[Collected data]
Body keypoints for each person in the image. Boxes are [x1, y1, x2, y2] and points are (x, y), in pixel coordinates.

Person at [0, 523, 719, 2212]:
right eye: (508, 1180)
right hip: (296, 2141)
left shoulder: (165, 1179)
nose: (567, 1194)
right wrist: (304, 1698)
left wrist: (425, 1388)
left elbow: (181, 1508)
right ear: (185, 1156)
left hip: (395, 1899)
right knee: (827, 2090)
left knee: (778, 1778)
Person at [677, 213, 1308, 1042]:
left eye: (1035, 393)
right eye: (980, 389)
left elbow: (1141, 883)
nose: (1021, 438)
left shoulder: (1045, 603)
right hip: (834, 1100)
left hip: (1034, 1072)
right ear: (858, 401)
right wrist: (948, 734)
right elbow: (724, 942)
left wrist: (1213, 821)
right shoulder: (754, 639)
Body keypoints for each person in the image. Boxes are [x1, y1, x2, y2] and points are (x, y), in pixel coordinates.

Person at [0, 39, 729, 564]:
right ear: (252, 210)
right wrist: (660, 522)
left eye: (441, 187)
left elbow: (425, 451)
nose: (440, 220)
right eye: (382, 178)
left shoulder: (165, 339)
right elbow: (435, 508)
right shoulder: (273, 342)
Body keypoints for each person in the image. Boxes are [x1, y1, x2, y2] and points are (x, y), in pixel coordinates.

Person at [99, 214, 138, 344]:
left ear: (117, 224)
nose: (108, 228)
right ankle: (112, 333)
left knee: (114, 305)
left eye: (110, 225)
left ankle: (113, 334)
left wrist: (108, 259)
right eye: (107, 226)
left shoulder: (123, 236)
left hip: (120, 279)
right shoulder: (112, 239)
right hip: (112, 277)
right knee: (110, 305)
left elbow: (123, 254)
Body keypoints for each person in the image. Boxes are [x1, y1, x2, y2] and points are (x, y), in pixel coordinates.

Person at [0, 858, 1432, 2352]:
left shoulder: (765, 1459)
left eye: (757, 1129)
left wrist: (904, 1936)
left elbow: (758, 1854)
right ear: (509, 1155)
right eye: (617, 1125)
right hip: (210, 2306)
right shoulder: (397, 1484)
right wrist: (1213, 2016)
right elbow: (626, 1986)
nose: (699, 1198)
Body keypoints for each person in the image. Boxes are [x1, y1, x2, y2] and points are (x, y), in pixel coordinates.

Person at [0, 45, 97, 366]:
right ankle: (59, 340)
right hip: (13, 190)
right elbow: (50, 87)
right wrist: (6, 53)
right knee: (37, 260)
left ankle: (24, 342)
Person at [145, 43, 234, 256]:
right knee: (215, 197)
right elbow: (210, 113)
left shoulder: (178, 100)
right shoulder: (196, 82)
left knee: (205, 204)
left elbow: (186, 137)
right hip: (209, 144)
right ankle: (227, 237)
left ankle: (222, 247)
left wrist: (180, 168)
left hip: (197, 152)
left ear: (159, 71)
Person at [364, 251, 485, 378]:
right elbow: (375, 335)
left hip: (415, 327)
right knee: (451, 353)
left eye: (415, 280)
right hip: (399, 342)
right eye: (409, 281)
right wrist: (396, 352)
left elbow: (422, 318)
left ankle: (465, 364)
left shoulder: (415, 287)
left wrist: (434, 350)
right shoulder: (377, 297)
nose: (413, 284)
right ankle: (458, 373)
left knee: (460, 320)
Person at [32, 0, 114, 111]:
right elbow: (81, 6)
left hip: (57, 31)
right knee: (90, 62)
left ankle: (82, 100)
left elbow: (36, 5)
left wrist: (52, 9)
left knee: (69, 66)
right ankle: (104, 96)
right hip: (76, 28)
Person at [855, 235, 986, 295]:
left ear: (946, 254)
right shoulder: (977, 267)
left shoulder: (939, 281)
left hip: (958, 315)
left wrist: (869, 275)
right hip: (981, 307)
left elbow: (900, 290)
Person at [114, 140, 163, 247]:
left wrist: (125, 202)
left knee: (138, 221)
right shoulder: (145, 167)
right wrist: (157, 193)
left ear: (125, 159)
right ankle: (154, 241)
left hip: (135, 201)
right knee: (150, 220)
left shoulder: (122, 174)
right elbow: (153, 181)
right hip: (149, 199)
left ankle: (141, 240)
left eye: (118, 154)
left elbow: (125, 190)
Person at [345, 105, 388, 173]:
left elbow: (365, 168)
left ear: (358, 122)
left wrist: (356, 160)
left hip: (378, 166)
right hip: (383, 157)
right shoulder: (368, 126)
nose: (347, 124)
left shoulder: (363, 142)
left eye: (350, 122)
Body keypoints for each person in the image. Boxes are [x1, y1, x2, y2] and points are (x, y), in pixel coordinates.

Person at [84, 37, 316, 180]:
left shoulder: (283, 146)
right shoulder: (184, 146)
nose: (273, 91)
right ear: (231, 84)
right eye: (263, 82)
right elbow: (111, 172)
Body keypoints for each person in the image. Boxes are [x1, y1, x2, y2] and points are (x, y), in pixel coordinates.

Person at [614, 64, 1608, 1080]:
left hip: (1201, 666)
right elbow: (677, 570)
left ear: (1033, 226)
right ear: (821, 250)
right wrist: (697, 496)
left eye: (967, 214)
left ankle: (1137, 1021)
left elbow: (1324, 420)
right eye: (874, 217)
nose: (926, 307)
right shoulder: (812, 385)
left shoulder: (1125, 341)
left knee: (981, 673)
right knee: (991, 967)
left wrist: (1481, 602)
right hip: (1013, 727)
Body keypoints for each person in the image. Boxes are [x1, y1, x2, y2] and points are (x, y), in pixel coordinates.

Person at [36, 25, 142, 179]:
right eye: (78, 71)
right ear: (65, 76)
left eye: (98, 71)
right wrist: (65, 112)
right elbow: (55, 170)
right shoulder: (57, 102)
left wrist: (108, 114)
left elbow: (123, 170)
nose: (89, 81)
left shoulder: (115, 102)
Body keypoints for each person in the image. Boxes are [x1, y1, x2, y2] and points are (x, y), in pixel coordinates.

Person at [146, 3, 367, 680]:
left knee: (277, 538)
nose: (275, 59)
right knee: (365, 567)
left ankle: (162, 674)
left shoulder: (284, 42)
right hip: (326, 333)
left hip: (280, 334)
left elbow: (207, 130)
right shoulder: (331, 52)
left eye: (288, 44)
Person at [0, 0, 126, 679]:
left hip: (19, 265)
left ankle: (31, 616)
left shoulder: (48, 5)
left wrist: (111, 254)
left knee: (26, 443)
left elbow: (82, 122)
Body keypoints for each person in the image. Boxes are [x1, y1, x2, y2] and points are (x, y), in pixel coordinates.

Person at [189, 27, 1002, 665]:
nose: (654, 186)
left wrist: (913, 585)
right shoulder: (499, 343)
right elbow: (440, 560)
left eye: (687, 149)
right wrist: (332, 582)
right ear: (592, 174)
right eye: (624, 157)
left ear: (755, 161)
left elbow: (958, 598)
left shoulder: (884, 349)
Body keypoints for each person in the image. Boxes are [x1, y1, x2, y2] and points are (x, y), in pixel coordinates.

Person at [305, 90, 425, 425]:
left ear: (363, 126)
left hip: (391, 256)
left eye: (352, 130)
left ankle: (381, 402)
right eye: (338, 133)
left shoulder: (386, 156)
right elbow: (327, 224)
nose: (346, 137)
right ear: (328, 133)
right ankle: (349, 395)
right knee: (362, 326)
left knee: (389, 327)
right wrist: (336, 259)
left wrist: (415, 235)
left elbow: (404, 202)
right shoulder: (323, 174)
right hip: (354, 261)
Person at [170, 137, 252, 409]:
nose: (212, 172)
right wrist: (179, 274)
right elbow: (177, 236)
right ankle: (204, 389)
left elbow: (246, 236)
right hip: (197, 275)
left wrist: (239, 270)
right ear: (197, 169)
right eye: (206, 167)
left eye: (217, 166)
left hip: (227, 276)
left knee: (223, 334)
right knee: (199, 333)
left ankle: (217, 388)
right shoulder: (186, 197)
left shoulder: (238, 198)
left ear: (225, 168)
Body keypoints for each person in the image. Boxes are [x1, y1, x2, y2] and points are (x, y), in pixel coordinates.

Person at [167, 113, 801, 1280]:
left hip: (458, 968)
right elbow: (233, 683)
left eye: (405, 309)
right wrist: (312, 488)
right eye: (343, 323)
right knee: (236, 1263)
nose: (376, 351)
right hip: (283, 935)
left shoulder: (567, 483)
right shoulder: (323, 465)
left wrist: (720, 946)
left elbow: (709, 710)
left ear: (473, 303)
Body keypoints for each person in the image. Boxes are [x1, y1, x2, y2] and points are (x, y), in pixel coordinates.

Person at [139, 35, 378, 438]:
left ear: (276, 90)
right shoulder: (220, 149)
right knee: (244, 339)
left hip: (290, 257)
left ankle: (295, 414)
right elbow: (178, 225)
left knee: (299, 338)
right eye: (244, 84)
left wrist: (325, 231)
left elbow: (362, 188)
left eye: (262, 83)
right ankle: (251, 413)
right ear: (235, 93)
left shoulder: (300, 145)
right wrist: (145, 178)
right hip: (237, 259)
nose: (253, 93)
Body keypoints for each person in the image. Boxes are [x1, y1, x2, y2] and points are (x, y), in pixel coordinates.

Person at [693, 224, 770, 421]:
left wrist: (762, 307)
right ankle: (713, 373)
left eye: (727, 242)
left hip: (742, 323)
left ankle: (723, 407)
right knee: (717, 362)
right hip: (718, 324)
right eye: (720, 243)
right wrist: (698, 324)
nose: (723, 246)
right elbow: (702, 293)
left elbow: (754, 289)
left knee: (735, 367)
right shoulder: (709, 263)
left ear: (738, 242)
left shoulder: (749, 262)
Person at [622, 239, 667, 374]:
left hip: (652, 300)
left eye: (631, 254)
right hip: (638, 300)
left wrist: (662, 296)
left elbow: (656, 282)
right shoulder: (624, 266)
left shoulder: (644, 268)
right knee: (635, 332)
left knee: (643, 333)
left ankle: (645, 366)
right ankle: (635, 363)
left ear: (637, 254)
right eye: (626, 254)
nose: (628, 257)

_WHAT THE EXERCISE ASKS_
Write out exactly the lines above from the line with "left wrist: (415, 235)" through the line with "right knee: (199, 333)", both of them included, and leave out all other lines.

_EXERCISE SOLUTION_
left wrist: (415, 235)
left elbow: (404, 202)
right shoulder: (323, 174)
right hip: (354, 261)
Person at [170, 137, 252, 409]:
nose: (212, 172)
right wrist: (179, 274)
right elbow: (177, 236)
right ankle: (204, 389)
left elbow: (246, 236)
right hip: (197, 275)
left wrist: (239, 270)
right ear: (197, 169)
right eye: (206, 167)
left eye: (217, 166)
left hip: (227, 276)
left knee: (223, 334)
right knee: (199, 333)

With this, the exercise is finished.